═══ Input records ═══
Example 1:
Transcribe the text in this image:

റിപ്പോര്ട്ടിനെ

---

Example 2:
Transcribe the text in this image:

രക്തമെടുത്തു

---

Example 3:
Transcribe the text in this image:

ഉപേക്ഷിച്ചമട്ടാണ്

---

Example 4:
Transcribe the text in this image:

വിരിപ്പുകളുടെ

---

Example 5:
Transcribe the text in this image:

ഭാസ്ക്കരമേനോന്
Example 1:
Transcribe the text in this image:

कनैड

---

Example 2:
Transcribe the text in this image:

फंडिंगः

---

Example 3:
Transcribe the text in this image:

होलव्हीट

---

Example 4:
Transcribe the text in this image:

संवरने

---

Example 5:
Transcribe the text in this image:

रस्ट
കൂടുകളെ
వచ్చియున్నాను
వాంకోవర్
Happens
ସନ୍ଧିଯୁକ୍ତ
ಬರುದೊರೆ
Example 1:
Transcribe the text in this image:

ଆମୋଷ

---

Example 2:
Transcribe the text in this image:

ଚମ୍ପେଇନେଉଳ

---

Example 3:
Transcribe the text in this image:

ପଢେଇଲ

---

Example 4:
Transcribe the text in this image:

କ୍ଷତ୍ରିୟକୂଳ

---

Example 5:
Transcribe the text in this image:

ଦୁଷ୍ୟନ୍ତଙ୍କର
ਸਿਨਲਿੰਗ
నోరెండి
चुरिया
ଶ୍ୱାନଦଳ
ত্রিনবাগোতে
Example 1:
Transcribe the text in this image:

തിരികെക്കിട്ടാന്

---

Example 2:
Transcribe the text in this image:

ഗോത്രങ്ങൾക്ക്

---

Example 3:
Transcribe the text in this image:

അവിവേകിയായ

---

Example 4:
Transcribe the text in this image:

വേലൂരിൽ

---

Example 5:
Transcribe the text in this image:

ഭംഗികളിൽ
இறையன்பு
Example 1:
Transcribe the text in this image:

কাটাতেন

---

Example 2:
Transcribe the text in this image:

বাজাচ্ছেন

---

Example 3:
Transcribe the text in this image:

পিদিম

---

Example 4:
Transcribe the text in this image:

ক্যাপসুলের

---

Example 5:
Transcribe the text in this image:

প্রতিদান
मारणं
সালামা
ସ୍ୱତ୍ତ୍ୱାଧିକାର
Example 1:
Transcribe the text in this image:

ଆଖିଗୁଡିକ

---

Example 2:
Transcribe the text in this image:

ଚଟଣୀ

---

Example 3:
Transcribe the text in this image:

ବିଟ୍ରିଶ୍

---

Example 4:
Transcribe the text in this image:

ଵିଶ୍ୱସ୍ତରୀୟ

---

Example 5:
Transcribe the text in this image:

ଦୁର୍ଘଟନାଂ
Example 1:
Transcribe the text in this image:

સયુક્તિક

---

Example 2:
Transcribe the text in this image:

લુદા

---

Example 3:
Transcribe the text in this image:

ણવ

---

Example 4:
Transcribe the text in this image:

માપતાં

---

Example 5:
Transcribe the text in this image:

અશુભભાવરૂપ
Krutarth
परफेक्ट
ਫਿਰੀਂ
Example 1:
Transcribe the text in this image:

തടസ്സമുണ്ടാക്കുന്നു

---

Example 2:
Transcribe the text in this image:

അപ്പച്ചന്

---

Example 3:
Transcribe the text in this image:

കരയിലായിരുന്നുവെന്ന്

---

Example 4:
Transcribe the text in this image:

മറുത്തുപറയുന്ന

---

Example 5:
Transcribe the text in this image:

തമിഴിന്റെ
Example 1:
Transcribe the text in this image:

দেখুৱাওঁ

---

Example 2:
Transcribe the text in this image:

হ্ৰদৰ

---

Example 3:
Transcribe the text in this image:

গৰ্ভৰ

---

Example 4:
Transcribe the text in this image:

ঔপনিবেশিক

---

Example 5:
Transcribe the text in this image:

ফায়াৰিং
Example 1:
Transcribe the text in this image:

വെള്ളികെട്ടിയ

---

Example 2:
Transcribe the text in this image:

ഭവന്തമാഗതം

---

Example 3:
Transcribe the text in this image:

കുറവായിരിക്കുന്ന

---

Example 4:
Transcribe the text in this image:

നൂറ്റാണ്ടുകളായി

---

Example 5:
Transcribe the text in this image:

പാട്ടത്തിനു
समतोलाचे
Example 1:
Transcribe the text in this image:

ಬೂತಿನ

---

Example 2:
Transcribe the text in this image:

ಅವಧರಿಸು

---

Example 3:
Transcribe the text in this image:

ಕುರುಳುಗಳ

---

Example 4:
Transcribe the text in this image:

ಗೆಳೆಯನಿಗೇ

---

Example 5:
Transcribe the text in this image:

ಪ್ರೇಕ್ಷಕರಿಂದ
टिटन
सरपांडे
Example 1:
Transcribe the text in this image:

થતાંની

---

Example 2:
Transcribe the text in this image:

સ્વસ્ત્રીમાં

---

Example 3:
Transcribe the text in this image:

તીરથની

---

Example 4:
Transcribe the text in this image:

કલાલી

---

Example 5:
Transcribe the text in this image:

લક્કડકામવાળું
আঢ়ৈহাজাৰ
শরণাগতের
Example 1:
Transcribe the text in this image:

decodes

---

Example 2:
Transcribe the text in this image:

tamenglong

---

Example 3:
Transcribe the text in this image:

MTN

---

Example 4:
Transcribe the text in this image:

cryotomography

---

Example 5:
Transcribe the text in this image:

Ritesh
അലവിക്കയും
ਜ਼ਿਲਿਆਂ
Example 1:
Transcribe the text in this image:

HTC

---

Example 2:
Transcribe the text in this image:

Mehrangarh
═══
The answer is every entry, copied word for word.

Example 1:
Transcribe the text in this image:

റിപ്പോര്ട്ടിനെ

---

Example 2:
Transcribe the text in this image:

രക്തമെടുത്തു

---

Example 3:
Transcribe the text in this image:

ഉപേക്ഷിച്ചമട്ടാണ്

---

Example 4:
Transcribe the text in this image:

വിരിപ്പുകളുടെ

---

Example 5:
Transcribe the text in this image:

ഭാസ്ക്കരമേനോന്
Example 1:
Transcribe the text in this image:

कनैड

---

Example 2:
Transcribe the text in this image:

फंडिंगः

---

Example 3:
Transcribe the text in this image:

होलव्हीट

---

Example 4:
Transcribe the text in this image:

संवरने

---

Example 5:
Transcribe the text in this image:

रस्ट
കൂടുകളെ
వచ్చియున్నాను
వాంకోవర్
Happens
ସନ୍ଧିଯୁକ୍ତ
ಬರುದೊರೆ
Example 1:
Transcribe the text in this image:

ଆମୋଷ

---

Example 2:
Transcribe the text in this image:

ଚମ୍ପେଇନେଉଳ

---

Example 3:
Transcribe the text in this image:

ପଢେଇଲ

---

Example 4:
Transcribe the text in this image:

କ୍ଷତ୍ରିୟକୂଳ

---

Example 5:
Transcribe the text in this image:

ଦୁଷ୍ୟନ୍ତଙ୍କର
ਸਿਨਲਿੰਗ
నోరెండి
चुरिया
ଶ୍ୱାନଦଳ
ত্রিনবাগোতে
Example 1:
Transcribe the text in this image:

തിരികെക്കിട്ടാന്

---

Example 2:
Transcribe the text in this image:

ഗോത്രങ്ങൾക്ക്

---

Example 3:
Transcribe the text in this image:

അവിവേകിയായ

---

Example 4:
Transcribe the text in this image:

വേലൂരിൽ

---

Example 5:
Transcribe the text in this image:

ഭംഗികളിൽ
இறையன்பு
Example 1:
Transcribe the text in this image:

কাটাতেন

---

Example 2:
Transcribe the text in this image:

বাজাচ্ছেন

---

Example 3:
Transcribe the text in this image:

পিদিম

---

Example 4:
Transcribe the text in this image:

ক্যাপসুলের

---

Example 5:
Transcribe the text in this image:

প্রতিদান
मारणं
সালামা
ସ୍ୱତ୍ତ୍ୱାଧିକାର
Example 1:
Transcribe the text in this image:

ଆଖିଗୁଡିକ

---

Example 2:
Transcribe the text in this image:

ଚଟଣୀ

---

Example 3:
Transcribe the text in this image:

ବିଟ୍ରିଶ୍

---

Example 4:
Transcribe the text in this image:

ଵିଶ୍ୱସ୍ତରୀୟ

---

Example 5:
Transcribe the text in this image:

ଦୁର୍ଘଟନାଂ
Example 1:
Transcribe the text in this image:

સયુક્તિક

---

Example 2:
Transcribe the text in this image:

લુદા

---

Example 3:
Transcribe the text in this image:

ણવ

---

Example 4:
Transcribe the text in this image:

માપતાં

---

Example 5:
Transcribe the text in this image:

અશુભભાવરૂપ
Krutarth
परफेक्ट
ਫਿਰੀਂ
Example 1:
Transcribe the text in this image:

തടസ്സമുണ്ടാക്കുന്നു

---

Example 2:
Transcribe the text in this image:

അപ്പച്ചന്

---

Example 3:
Transcribe the text in this image:

കരയിലായിരുന്നുവെന്ന്

---

Example 4:
Transcribe the text in this image:

മറുത്തുപറയുന്ന

---

Example 5:
Transcribe the text in this image:

തമിഴിന്റെ
Example 1:
Transcribe the text in this image:

দেখুৱাওঁ

---

Example 2:
Transcribe the text in this image:

হ্ৰদৰ

---

Example 3:
Transcribe the text in this image:

গৰ্ভৰ

---

Example 4:
Transcribe the text in this image:

ঔপনিবেশিক

---

Example 5:
Transcribe the text in this image:

ফায়াৰিং
Example 1:
Transcribe the text in this image:

വെള്ളികെട്ടിയ

---

Example 2:
Transcribe the text in this image:

ഭവന്തമാഗതം

---

Example 3:
Transcribe the text in this image:

കുറവായിരിക്കുന്ന

---

Example 4:
Transcribe the text in this image:

നൂറ്റാണ്ടുകളായി

---

Example 5:
Transcribe the text in this image:

പാട്ടത്തിനു
समतोलाचे
Example 1:
Transcribe the text in this image:

ಬೂತಿನ

---

Example 2:
Transcribe the text in this image:

ಅವಧರಿಸು

---

Example 3:
Transcribe the text in this image:

ಕುರುಳುಗಳ

---

Example 4:
Transcribe the text in this image:

ಗೆಳೆಯನಿಗೇ

---

Example 5:
Transcribe the text in this image:

ಪ್ರೇಕ್ಷಕರಿಂದ
टिटन
सरपांडे
Example 1:
Transcribe the text in this image:

થતાંની

---

Example 2:
Transcribe the text in this image:

સ્વસ્ત્રીમાં

---

Example 3:
Transcribe the text in this image:

તીરથની

---

Example 4:
Transcribe the text in this image:

કલાલી

---

Example 5:
Transcribe the text in this image:

લક્કડકામવાળું
আঢ়ৈহাজাৰ
শরণাগতের
Example 1:
Transcribe the text in this image:

decodes

---

Example 2:
Transcribe the text in this image:

tamenglong

---

Example 3:
Transcribe the text in this image:

MTN

---

Example 4:
Transcribe the text in this image:

cryotomography

---

Example 5:
Transcribe the text in this image:

Ritesh
അലവിക്കയും
ਜ਼ਿਲਿਆਂ
Example 1:
Transcribe the text in this image:

HTC

---

Example 2:
Transcribe the text in this image:

Mehrangarh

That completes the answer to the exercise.